Booze, public and private

This post isn't about discrete drunkenness (like Ron White's complaint when he was accused of public drunkenness:  "I didn't want to be drunk in public.  I wanted to be drunk in a bar.  They threw me into public").  Instead, it's about confusion over the best way to supply customers with the liquor they want (and are legally entitled) to buy and consume.  One way, long the norm in Pennsylvania, is to give the state a monopoly on liquor sales.  That approach avoids the evils of competition and ensures stable jobs for 5,000 public union members.  It also ensures that the number and size of stores will be entirely divorced from public demand, that prices and selection will be lousy, and that there will be a thriving smuggling operation across nearby state lines, which promotes the stability of a lot of jobs for public-union policemen.

So if the main purpose of the liquor-distribution system is to create public jobs, it's going splendidly.  But if the idea is to bring suppliers and consumers of liquor together in a mutually satisfactory way, things aren't so great.  Change is afoot, however:  Pennsylvania's state legislature is dominated by Republicans, who predictably are pushing a scheme to privatize the liquor stores.  Those nutty Republicans!  The idea is that people who want to sell alcohol will get together with people who want to buy it in stores at mutually agreeable prices, with competition among stores to attract interested buyers.  These anarchists want anyone who can get a heavily regulated liquor license to be able to sell any liquor they like to anyone who can prove he's of legal age.  Stores will be able to stock and sell any liquor they like, not just brands on the state's approved list.

The notion that any job losses by union workers would be more than offset by all the new, private liquor stores that would have to start hiring as they start their businesses from scratch and expand to fill the pent-up demand?  That's just crazy talk:
Most of the licenses under Turzai’s plan would go to Walmart, Costco, Target, and other big box and chain stores that would reallocate current shelf space and use their current employees to stock the shelves.  That’s just what happened in other states, and it would happen here.
Every time the private sector expands, it's sucking the life-blood out of the public sector, and besides, those private-sector employers are all about profit, which is the very antithesis of employment.

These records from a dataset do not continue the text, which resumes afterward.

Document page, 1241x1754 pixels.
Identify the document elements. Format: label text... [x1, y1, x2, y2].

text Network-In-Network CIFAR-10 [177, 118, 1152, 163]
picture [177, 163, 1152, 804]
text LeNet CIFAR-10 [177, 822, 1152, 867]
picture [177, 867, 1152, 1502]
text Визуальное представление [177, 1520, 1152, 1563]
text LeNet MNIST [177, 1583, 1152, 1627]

For those who aren't yet convinced that the Republicans' plan is a job-killer, the United Food and Commercial Workers Union is running an ad pointing out the substantive evils of the capitalist approach:   a 30-second spot that features the sad internal dialogue of a little girl who's just lost her father to a drunk driver.  This isn't as bizarre a line of argument as it sounds, considering the milieu.  According to Wikipedia,
The Pennsylvania Liquor Control Board (PLCB) . . . was established in conjunction with the 21st Amendment and the repeal of prohibition.  In 1933, just four days before the sale of alcohol became legal in Pennsylvania, the Board was officially organized.  Upon its creation, Governor Gifford Pinchot stated that the purpose of the Board was to "discourage the purchase of alcoholic beverages by making it as inconvenient and expensive as possible."
The private sector will never be able to match that performance.